* Instructions for the task: For each statement below, say yes or no to whether it agrees with the awards text, and quote the words from the text that decide it. 1. The Arts Society has a global network of 385 local Societies. 2. The Royal Anthropological Institute is the UK's leading organisation fighting against the loss of traditional crafts. 3. Royal Museums Greenwich is home to the historic sailing ship Cutty Sark.

* Text provided:
Start of Block

This group of awards recognises individuals and groups for their efforts in the protection, promotion and appreciation of art and culture throughout society. The award winners are volunteers and professionals conducting a range of activities, from working in education in museums and galleries and helping to keep them open to the public, to artists creating new pieces of art and conservationists protecting existing ones.

Partner organisations in this category are:
- The Arts Society: a leading arts education charity with a global network of 385 local Societies which bring people together through shared curiosity for the arts.
- British Art Medal Society (BAMS): an organisation that brings together artists, historians, collectors and dealers in its appreciation and preservation of the medal as a traditional form of art.
- British Museum: a leader in the museum world, dedicated to human history, art and culture.
- Engage: the lead advocacy and training network for gallery education, bringing communities together through opportunities to learn and benefit from art.
- Museum of London: tells the story of London with the help of hundreds of volunteers who contribute their time, skills and interests in various ways.
- Public Statues and Sculpture Association (PSSA): aims to heighten public appreciation of Britain's public sculptures and fountains, and to contribute to their preservation, protection, and promotion.
- The Royal Opera House (ROH): an opera house and a major performing arts venue.

===Heritage and community===

This group of awards recognises individuals and groups for their efforts in building and protecting local communities and local national heritage. The winners of these awards are volunteers, historians, historical scientists, and crafts people who work to protect the UK's national heritage and build and uphold local communities and social networks.

The partner organisations in this category are:
- Churches Conservation Trust (CCT): works to put historic English churches back at the heart of the community by conserving their past and regenerating the buildings for the future.
- Council for British Archaeology (CBA): an educational charity working throughout the UK to promote and involve people in archaeology.
- Heritage Crafts Association: the UK's leading organisation fighting against the loss of the nation's traditional crafts.
- Institute of Historic Building Conservation (IHBC): the principal professional body for building conservation practitioners and historic environment specialists.
- National Churches Trust: dedicated to promoting and supporting church buildings of historic, architectural and community value.
- National Historic Ships UK: the official voice for historic vessels in the UK, helping to manage the upkeep and keep a record of all the historic vessels in the UK.
- Natural History Museum: a world-class visitor attraction and a leading science research centre.
- Royal Anthropological Institute (RAI): the world's longest-established scholarly association dedicated to the furtherance of anthropology.
- Royal Museums Greenwich: is home to the Royal Observatory, the iconic historic sailing ship Cutty Sark, the National Maritime Museum and the Queen's House art gallery.

End of Block

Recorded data
Start of Block

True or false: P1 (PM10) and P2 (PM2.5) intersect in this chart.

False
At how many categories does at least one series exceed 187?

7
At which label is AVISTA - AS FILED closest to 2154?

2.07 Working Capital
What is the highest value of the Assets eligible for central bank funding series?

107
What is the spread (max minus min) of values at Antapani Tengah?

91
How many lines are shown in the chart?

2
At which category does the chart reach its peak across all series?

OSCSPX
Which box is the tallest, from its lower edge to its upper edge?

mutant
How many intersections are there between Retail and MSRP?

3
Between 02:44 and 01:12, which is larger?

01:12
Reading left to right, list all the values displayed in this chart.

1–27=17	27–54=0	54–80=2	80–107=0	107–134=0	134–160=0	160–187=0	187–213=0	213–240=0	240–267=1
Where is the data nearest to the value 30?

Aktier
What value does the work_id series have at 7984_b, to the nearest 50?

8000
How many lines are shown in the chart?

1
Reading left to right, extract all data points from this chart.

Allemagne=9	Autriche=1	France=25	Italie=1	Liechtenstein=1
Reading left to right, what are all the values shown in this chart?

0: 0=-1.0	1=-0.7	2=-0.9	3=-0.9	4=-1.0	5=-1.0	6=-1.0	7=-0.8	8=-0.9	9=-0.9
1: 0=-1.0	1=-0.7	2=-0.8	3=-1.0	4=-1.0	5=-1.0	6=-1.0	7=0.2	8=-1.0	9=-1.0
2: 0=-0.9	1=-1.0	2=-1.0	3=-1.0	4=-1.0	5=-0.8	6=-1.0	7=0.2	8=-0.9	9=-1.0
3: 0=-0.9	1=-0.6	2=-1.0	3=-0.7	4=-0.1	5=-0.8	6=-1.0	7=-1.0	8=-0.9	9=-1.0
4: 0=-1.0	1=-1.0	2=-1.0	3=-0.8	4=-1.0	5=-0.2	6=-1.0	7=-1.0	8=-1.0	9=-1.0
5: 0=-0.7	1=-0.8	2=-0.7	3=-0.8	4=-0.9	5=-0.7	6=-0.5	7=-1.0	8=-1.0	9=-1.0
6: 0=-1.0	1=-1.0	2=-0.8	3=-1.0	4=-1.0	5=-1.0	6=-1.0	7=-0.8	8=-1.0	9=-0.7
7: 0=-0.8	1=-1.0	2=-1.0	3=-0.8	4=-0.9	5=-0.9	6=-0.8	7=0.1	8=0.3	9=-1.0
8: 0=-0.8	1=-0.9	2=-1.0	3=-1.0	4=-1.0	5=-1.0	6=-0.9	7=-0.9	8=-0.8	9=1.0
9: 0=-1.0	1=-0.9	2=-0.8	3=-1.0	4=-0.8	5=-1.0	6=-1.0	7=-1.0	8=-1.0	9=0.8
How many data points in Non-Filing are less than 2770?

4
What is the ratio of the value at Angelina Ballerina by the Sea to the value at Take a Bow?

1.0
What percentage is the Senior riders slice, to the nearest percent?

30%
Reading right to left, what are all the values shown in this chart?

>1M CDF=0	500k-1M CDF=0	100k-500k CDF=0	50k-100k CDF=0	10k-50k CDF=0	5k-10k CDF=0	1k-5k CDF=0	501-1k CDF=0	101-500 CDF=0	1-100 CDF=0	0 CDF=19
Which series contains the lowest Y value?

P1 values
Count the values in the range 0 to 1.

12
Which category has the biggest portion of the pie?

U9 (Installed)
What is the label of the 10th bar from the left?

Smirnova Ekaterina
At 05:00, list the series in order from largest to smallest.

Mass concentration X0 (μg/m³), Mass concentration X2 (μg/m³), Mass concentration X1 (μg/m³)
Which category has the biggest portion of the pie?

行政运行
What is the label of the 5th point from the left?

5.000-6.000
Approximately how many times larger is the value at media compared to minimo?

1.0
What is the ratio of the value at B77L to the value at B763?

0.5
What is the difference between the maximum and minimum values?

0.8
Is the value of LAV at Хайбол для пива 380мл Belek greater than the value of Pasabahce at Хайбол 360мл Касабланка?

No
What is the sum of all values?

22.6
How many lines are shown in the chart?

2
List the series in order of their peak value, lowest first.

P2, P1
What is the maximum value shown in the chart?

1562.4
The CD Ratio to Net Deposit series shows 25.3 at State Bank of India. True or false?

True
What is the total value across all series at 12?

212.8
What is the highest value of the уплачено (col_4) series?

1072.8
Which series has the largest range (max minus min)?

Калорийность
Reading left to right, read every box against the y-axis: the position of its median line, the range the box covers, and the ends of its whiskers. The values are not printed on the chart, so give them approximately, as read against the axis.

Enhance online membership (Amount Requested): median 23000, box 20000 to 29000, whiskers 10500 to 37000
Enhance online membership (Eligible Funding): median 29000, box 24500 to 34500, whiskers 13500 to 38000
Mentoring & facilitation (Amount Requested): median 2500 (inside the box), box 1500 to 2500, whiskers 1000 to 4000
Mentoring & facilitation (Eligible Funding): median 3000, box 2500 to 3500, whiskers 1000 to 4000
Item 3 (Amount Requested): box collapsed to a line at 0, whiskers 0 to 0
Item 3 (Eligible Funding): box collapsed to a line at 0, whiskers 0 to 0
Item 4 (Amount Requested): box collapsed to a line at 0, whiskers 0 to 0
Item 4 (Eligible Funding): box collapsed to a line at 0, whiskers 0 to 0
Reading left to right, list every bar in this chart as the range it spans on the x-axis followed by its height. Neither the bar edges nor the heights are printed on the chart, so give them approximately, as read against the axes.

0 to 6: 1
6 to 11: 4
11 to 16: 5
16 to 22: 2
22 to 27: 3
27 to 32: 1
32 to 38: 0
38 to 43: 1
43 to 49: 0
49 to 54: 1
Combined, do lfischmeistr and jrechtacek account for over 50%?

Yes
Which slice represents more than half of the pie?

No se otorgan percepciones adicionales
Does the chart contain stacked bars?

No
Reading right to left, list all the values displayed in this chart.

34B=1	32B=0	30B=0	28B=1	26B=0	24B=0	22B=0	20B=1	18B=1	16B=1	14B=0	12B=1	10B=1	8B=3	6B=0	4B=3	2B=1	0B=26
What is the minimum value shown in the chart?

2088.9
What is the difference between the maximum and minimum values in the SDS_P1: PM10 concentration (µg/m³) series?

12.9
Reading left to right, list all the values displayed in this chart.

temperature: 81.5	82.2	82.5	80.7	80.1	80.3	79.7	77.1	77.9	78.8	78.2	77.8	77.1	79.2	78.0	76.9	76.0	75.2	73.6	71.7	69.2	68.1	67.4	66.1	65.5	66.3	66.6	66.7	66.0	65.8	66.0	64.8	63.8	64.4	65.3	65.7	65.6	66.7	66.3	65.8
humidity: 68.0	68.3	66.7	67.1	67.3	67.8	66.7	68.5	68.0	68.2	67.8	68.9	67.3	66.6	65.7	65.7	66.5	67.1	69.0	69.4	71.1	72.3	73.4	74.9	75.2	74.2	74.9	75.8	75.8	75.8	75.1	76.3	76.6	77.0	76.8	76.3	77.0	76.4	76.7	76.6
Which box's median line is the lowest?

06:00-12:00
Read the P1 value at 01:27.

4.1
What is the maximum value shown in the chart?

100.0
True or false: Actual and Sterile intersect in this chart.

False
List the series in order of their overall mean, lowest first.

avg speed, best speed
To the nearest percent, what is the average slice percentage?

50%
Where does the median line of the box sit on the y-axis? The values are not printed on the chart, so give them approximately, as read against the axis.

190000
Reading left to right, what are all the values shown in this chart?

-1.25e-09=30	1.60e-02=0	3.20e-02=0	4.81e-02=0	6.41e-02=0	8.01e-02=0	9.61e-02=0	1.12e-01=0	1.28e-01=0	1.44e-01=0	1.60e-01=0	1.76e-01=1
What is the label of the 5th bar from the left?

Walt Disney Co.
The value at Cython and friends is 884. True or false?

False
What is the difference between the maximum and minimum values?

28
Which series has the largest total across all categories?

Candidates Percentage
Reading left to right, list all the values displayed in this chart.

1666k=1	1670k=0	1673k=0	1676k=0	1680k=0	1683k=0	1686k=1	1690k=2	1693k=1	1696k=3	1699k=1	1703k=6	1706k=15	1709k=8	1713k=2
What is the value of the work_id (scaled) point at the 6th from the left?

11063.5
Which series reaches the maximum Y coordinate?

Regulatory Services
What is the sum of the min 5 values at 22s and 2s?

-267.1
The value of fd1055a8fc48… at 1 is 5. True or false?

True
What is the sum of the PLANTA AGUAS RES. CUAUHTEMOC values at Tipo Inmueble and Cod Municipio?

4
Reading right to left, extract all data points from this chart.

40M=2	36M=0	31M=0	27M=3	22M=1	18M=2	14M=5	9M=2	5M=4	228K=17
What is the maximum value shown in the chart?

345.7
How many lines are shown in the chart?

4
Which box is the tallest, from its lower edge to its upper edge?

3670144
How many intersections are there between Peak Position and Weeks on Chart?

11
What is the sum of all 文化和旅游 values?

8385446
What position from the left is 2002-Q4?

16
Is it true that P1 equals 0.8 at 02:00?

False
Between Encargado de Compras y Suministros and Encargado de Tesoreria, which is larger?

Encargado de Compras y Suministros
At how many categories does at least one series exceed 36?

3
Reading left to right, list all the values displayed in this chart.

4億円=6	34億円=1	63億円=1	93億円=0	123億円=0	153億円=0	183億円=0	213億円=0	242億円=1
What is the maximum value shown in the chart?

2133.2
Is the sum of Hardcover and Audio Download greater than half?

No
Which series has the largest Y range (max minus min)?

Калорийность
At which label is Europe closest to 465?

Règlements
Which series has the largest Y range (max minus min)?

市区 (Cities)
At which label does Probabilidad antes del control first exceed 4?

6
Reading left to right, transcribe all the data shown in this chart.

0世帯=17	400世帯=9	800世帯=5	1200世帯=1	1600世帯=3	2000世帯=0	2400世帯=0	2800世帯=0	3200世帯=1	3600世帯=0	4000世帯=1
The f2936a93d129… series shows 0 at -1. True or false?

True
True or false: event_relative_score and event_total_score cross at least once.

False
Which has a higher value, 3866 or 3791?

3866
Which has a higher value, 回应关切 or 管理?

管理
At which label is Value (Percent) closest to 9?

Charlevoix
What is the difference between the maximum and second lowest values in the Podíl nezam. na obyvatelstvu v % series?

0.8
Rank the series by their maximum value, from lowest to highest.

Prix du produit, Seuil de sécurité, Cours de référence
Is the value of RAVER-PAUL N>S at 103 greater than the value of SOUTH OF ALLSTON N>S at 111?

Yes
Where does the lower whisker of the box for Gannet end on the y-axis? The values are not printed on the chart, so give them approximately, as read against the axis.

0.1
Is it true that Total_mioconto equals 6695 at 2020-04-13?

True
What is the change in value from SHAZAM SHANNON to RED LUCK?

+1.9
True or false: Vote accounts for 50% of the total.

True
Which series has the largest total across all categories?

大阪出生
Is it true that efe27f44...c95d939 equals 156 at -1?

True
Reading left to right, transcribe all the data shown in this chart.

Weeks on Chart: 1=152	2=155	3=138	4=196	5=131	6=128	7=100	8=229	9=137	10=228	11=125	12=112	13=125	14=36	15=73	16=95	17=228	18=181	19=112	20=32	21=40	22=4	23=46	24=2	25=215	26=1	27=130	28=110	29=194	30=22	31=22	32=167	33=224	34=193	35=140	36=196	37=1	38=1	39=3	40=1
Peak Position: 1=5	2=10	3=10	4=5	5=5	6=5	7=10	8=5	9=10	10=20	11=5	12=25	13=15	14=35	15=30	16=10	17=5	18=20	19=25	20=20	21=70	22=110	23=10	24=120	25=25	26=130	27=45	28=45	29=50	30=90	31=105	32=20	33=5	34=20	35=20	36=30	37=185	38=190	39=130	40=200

End of Block

* Output of the exercise:
1. Yes: "a global network of 385 local Societies"
2. No: "Royal Anthropological Institute (RAI): the world's longest-established scholarly association dedicated to the furtherance of anthropology." The crafts role belongs to "Heritage Crafts Association: the UK's leading organisation fighting against the loss of the nation's traditional crafts."
3. Yes: "is home to the Royal Observatory, the iconic historic sailing ship Cutty Sark"